La Corte d’Appello di Roma ha stabilito che lo Stato dovrà rimborsare a TIM un miliardo di euro per il canone concessorio del 1998, segnando l’ultimo capitolo di una lunga battaglia legale.

La decisione della Corte d’Appello di Roma, emessa il 4 aprile 2024, ha concluso un contenzioso lungo 25 anni tra lo Stato Italiano e Telecom Italia Mobile (TIM), stabilendo che lo Stato dovrà versare a TIM un miliardo di euro. Questo rimborso, che include gli interessi e la rivalutazione monetaria, è relativo al pagamento del canone concessorio richiesto nel 1998, anno in cui è stata avviata la privatizzazione delle reti telefoniche in Italia.

La vicenda ha origine quando, nel 2000, TIM presentò ricorso contro il pagamento di un canone originariamente fissato a 528 milioni di euro. La sentenza della Corte d’Appello di Roma rappresenta l’ultimo sviluppo di una serie di battaglie legali che hanno visto il caso passare dai tribunali nazionali a quelli internazionali. In particolare, nel 2020, la Corte di Giustizia Europea aveva già stabilito che il contributo richiesto dal Governo italiano fosse in contrasto con la direttiva europea sulla concorrenza nel settore delle telecomunicazioni, annullando di fatto il pagamento del canone del 1997.

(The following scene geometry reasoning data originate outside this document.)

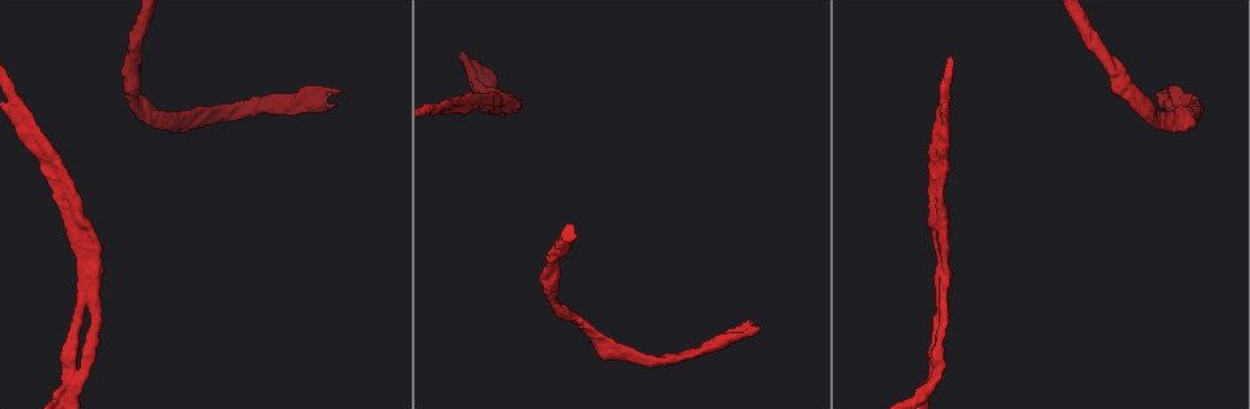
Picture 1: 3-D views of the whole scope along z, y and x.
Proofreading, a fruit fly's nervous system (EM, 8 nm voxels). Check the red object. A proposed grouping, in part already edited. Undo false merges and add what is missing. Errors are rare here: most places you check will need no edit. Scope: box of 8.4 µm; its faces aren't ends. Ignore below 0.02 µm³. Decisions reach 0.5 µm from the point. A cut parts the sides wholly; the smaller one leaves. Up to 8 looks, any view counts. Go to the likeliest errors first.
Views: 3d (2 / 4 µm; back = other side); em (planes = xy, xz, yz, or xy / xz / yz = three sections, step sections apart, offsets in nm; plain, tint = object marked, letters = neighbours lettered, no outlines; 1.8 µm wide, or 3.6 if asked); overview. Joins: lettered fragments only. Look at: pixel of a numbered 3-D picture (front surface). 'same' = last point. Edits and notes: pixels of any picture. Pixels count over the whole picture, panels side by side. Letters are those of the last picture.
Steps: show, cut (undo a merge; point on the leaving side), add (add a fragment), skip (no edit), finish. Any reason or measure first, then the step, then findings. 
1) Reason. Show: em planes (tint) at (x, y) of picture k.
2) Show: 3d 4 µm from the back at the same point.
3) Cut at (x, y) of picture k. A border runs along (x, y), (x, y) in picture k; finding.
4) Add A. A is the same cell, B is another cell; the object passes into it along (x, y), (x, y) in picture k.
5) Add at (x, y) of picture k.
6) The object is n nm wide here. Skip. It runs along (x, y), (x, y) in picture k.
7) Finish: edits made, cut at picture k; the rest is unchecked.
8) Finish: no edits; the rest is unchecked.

Arms run side by side. Show: em planes (letters) at (85, 274) of picture 1.

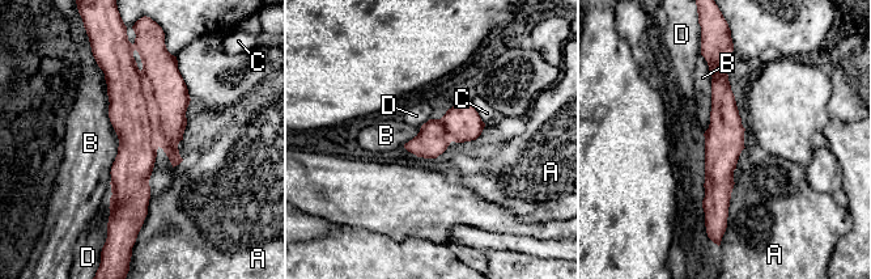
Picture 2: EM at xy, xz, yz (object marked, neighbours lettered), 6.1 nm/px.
The longest contact is with B, 800 nm. Skip. A, B, C and D are other cells; a border runs along (94, 59), (118, 139), (111, 190) in picture 2; one cell here.

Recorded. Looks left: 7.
Long arm stops here. Show: 3d 2 µm at (340, 89) of picture 1.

La sentenza è immediatamente esecutiva, e TIM ha annunciato che avvierà senza indugi le procedure per il recupero dell’importo. Questa decisione è stata accolta positivamente dai mercati, con le azioni di TIM che hanno registrato un rialzo superiore al 5% il giorno precedente l’annuncio. La società, che si appresta a vendere la propria rete al fondo statunitense KKR, vede in questo rimborso una boccata d’ossigeno per i suoi conti, gravati da un debito che supera i 20 miliardi di euro.

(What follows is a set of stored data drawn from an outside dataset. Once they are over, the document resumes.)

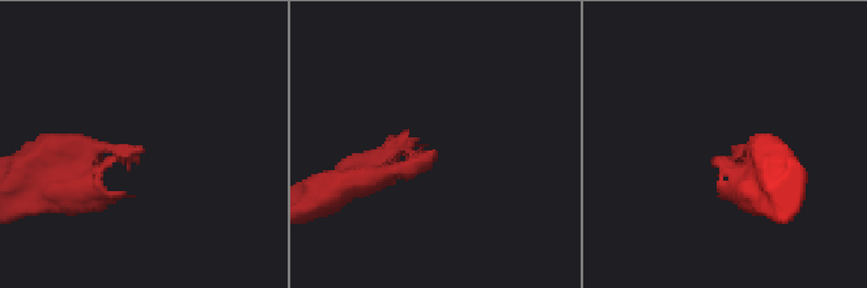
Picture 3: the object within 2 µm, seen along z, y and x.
Now the EM. Show: em planes (letters) at (432, 152) of picture 3.

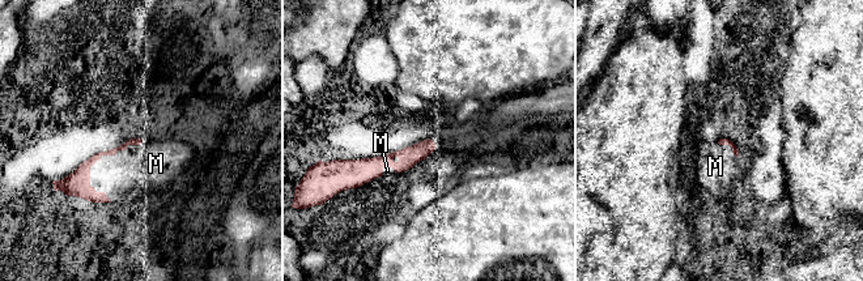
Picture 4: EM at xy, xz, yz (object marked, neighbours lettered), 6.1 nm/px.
Add at (147, 165) of picture 4. M is the same cell; the object passes into it along (79, 182), (107, 154), (147, 165) in picture 4; the cell continues.

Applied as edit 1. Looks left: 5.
Show: overview.

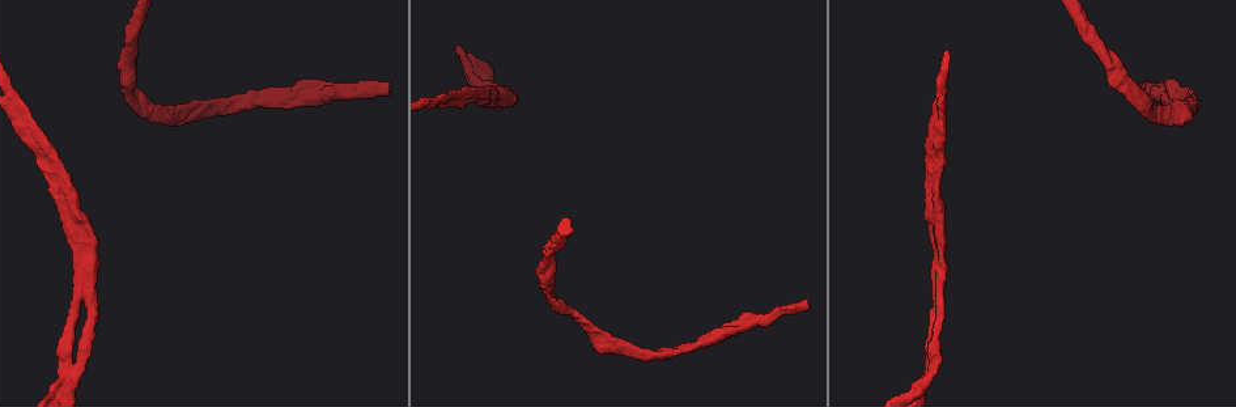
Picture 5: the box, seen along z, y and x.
Arms part here. Show: em planes (tint) at (67, 377) of picture 5.

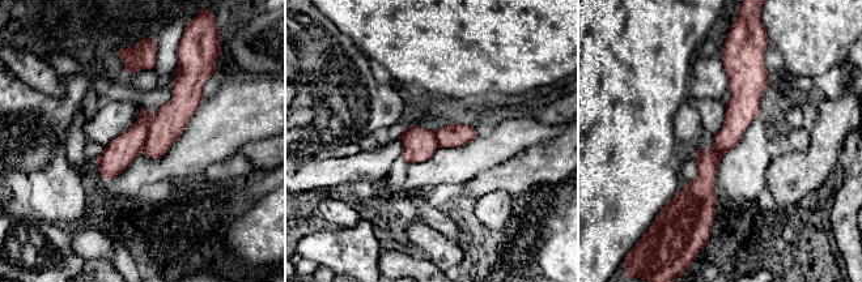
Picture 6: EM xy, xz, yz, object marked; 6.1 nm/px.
See the neighbours. Show: em planes (letters) at the same point.

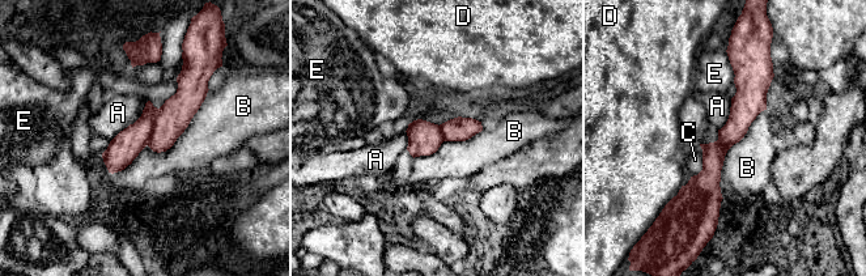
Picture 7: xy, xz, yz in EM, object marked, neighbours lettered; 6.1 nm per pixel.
The object is 160 nm wide here. Skip. A, B, C, D and E are other cells; it runs along (737, 58), (744, 109), (713, 153), (716, 213) in picture 7; continuous, no second cell.

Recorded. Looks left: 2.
Finish: edits made, add at picture 4; the rest is unchecked.

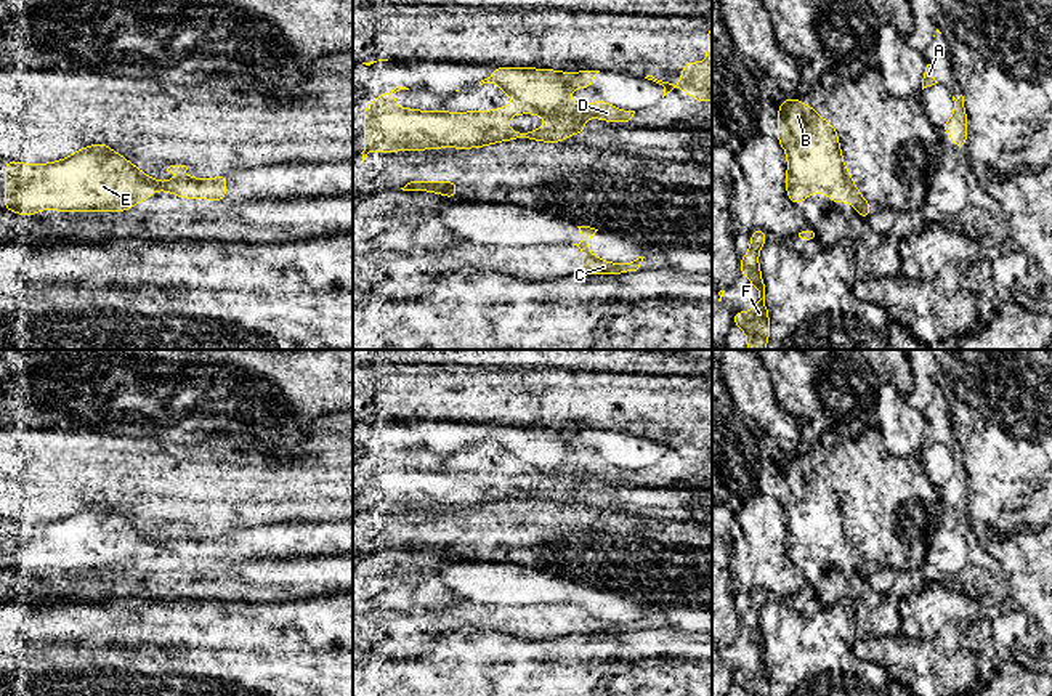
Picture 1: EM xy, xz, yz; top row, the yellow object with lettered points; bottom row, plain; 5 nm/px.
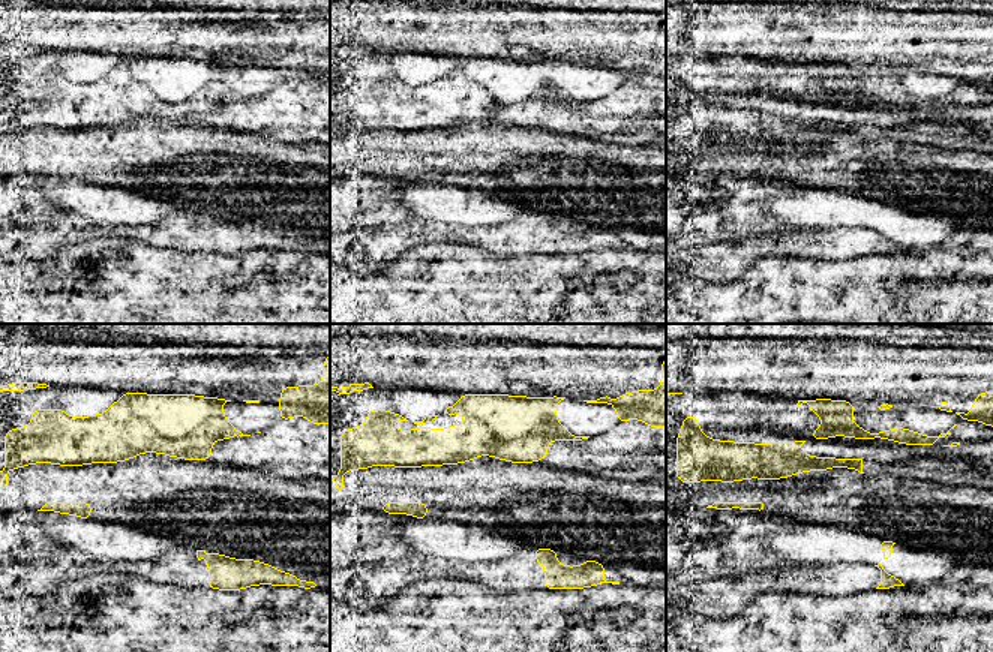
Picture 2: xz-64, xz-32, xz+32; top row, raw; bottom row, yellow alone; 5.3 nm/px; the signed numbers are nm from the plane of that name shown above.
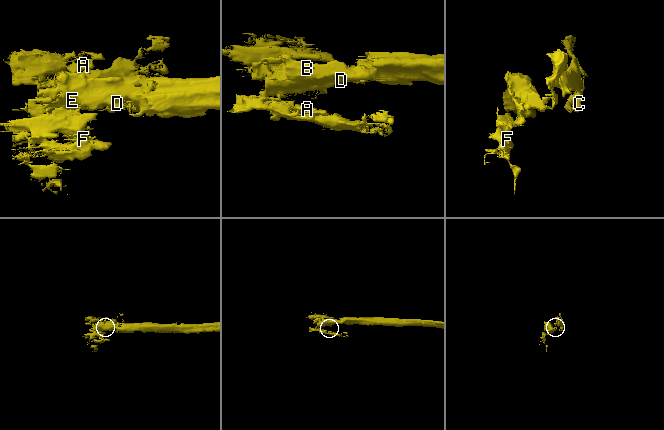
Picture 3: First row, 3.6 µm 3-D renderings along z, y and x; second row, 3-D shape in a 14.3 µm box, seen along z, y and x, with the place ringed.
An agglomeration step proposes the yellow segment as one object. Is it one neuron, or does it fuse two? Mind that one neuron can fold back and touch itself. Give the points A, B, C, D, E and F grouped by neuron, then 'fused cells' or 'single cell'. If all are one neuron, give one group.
A B C D E F | single cell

Nonostante l’esito favorevole per TIM, la Presidenza del Consiglio dei Ministri ha già annunciato l’intenzione di presentare ricorso contro la sentenza, chiedendo contestualmente la sospensione del pagamento. La vicenda, quindi, potrebbe non essere ancora giunta alla sua conclusione definitiva, ma il verdetto della Corte d’Appello di Roma segna un momento significativo in una disputa legale che si trascina da un quarto di secolo.